:: Job item ::
Convert the lines below into a Markdown table with two columns, n for the row number and Line for the line itself, skipping any blank lines. Leave the pictures out of the table.

[Opening Data shown section]

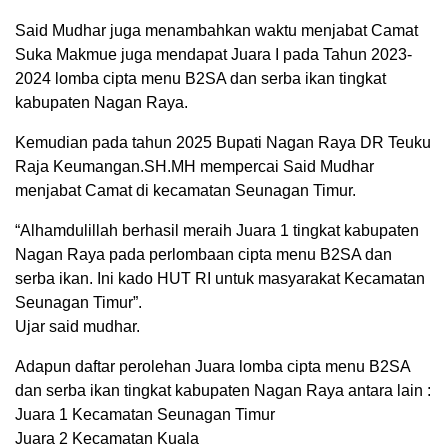
Said Mudhar juga menambahkan waktu menjabat Camat
Suka Makmue juga mendapat Juara I pada Tahun 2023-
2024 lomba cipta menu B2SA dan serba ikan tingkat
kabupaten Nagan Raya.
Kemudian pada tahun 2025 Bupati Nagan Raya DR Teuku
Raja Keumangan.SH.MH mempercai Said Mudhar
menjabat Camat di kecamatan Seunagan Timur.
“Alhamdulillah berhasil meraih Juara 1 tingkat kabupaten
Nagan Raya pada perlombaan cipta menu B2SA dan
serba ikan. Ini kado HUT RI untuk masyarakat Kecamatan
Seunagan Timur”.
Ujar said mudhar.
Adapun daftar perolehan Juara lomba cipta menu B2SA
dan serba ikan tingkat kabupaten Nagan Raya antara lain :
Juara 1 Kecamatan Seunagan Timur
Juara 2 Kecamatan Kuala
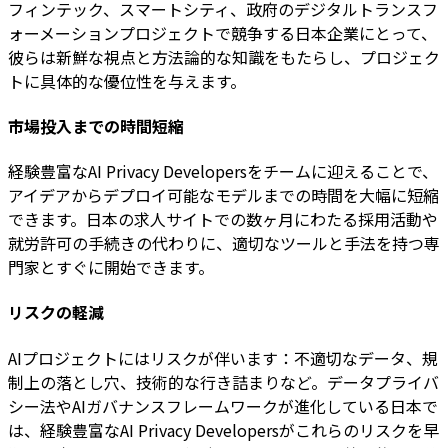
フィンテック、スマートシティ、政府のデジタルトランスフ
ォーメーションプロジェクトで競争する日本企業にとって、
彼らは新鮮な視点と方法論的な知識をもたらし、プロジェク
トに具体的な優位性を与えます。
市場投入までの時間短縮
経験豊富なAI Privacy Developersをチームに迎えることで、
アイデアからデプロイ可能なモデルまでの時間を大幅に短縮
できます。日本の求人サイトでの数ヶ月にわたる採用活動や
就労許可の手続きの代わりに、適切なツールと手法を持つ専
門家とすぐに開始できます。
リスクの軽減
AIプロジェクトにはリスクが伴います：不適切なデータ、規
制上の落とし穴、技術的な行き詰まりなど。データプライバ
シー法やAIガバナンスフレームワークが進化している日本で
は、経験豊富なAI Privacy Developersがこれらのリスクを早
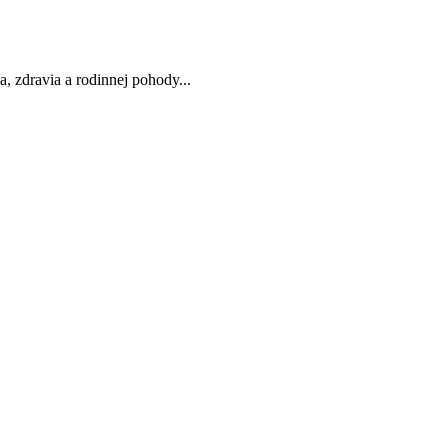
, zdravia a rodinnej pohody...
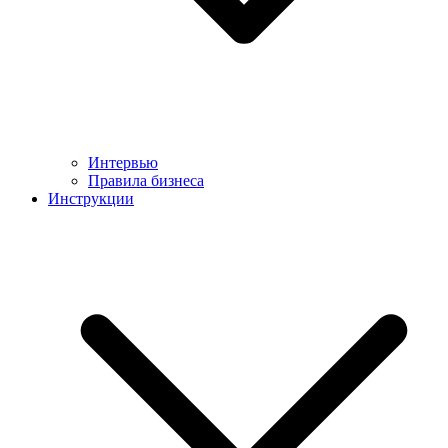
Интервью
Правила бизнеса
Инструкции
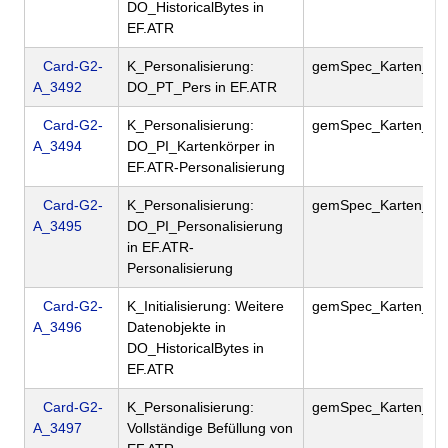
DO_HistoricalBytes in
EF.ATR
Card-G2-
K_Personalisierung:
gemSpec_Karten_Fa
A_3492
DO_PT_Pers in EF.ATR
Card-G2-
K_Personalisierung:
gemSpec_Karten_Fa
A_3494
DO_PI_Kartenkörper in
EF.ATR-Personalisierung
Card-G2-
K_Personalisierung:
gemSpec_Karten_Fa
A_3495
DO_PI_Personalisierung
in EF.ATR-
Personalisierung
Card-G2-
K_Initialisierung: Weitere
gemSpec_Karten_Fa
A_3496
Datenobjekte in
DO_HistoricalBytes in
EF.ATR
Card-G2-
K_Personalisierung:
gemSpec_Karten_Fa
A_3497
Vollständige Befüllung von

[Closing Data shown section]

:: Answer to this exercise ::
| n | Line |
|---|---|
| 1 | Said Mudhar juga menambahkan waktu menjabat Camat |
| 2 | Suka Makmue juga mendapat Juara I pada Tahun 2023- |
| 3 | 2024 lomba cipta menu B2SA dan serba ikan tingkat |
| 4 | kabupaten Nagan Raya. |
| 5 | Kemudian pada tahun 2025 Bupati Nagan Raya DR Teuku |
| 6 | Raja Keumangan.SH.MH mempercai Said Mudhar |
| 7 | menjabat Camat di kecamatan Seunagan Timur. |
| 8 | “Alhamdulillah berhasil meraih Juara 1 tingkat kabupaten |
| 9 | Nagan Raya pada perlombaan cipta menu B2SA dan |
| 10 | serba ikan. Ini kado HUT RI untuk masyarakat Kecamatan |
| 11 | Seunagan Timur”. |
| 12 | Ujar said mudhar. |
| 13 | Adapun daftar perolehan Juara lomba cipta menu B2SA |
| 14 | dan serba ikan tingkat kabupaten Nagan Raya antara lain : |
| 15 | Juara 1 Kecamatan Seunagan Timur |
| 16 | Juara 2 Kecamatan Kuala |
| 17 | フィンテック、スマートシティ、政府のデジタルトランスフ |
| 18 | ォーメーションプロジェクトで競争する日本企業にとって、 |
| 19 | 彼らは新鮮な視点と方法論的な知識をもたらし、プロジェク |
| 20 | トに具体的な優位性を与えます。 |
| 21 | 市場投入までの時間短縮 |
| 22 | 経験豊富なAI Privacy Developersをチームに迎えることで、 |
| 23 | アイデアからデプロイ可能なモデルまでの時間を大幅に短縮 |
| 24 | できます。日本の求人サイトでの数ヶ月にわたる採用活動や |
| 25 | 就労許可の手続きの代わりに、適切なツールと手法を持つ専 |
| 26 | 門家とすぐに開始できます。 |
| 27 | リスクの軽減 |
| 28 | AIプロジェクトにはリスクが伴います：不適切なデータ、規 |
| 29 | 制上の落とし穴、技術的な行き詰まりなど。データプライバ |
| 30 | シー法やAIガバナンスフレームワークが進化している日本で |
| 31 | は、経験豊富なAI Privacy Developersがこれらのリスクを早 |
| 32 | , zdravia a rodinnej pohody... |
| 33 | Интервью |
| 34 | Правила бизнеса |
| 35 | Инструкции |
| 36 | DO_HistoricalBytes in |
| 37 | EF.ATR |
| 38 | Card-G2- |
| 39 | K_Personalisierung: |
| 40 | gemSpec_Karten_Fa |
| 41 | A_3492 |
| 42 | DO_PT_Pers in EF.ATR |
| 43 | Card-G2- |
| 44 | K_Personalisierung: |
| 45 | gemSpec_Karten_Fa |
| 46 | A_3494 |
| 47 | DO_PI_Kartenkörper in |
| 48 | EF.ATR-Personalisierung |
| 49 | Card-G2- |
| 50 | K_Personalisierung: |
| 51 | gemSpec_Karten_Fa |
| 52 | A_3495 |
| 53 | DO_PI_Personalisierung |
| 54 | in EF.ATR- |
| 55 | Personalisierung |
| 56 | Card-G2- |
| 57 | K_Initialisierung: Weitere |
| 58 | gemSpec_Karten_Fa |
| 59 | A_3496 |
| 60 | Datenobjekte in |
| 61 | DO_HistoricalBytes in |
| 62 | EF.ATR |
| 63 | Card-G2- |
| 64 | K_Personalisierung: |
| 65 | gemSpec_Karten_Fa |
| 66 | A_3497 |
| 67 | Vollständige Befüllung von |